Instructions to follow
Please, without the pictures, restate every entry exactly.
################
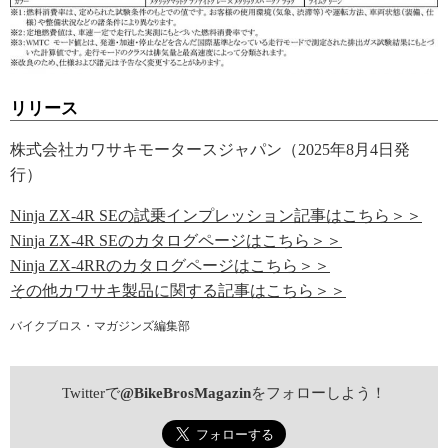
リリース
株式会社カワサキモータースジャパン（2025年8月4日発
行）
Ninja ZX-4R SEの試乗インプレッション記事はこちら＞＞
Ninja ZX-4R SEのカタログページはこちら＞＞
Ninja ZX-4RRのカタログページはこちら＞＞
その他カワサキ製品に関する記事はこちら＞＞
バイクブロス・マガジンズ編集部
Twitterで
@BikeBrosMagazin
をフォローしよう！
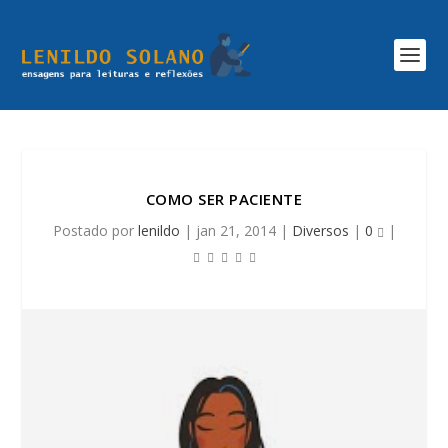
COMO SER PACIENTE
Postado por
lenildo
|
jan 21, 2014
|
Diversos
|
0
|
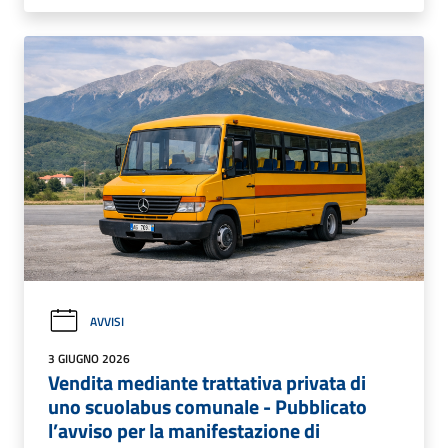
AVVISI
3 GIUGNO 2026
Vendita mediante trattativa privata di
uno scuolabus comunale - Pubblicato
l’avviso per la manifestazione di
################
Task answer
リリース
株式会社カワサキモータースジャパン（2025年8月4日発
行）
Ninja ZX-4R SEの試乗インプレッション記事はこちら＞＞
Ninja ZX-4R SEのカタログページはこちら＞＞
Ninja ZX-4RRのカタログページはこちら＞＞
その他カワサキ製品に関する記事はこちら＞＞
バイクブロス・マガジンズ編集部
Twitterで
@BikeBrosMagazin
をフォローしよう！
COMO SER PACIENTE
Postado por
lenildo
|
jan 21, 2014
|
Diversos
|
0
|
AVVISI
3 GIUGNO 2026
Vendita mediante trattativa privata di
uno scuolabus comunale - Pubblicato
l’avviso per la manifestazione di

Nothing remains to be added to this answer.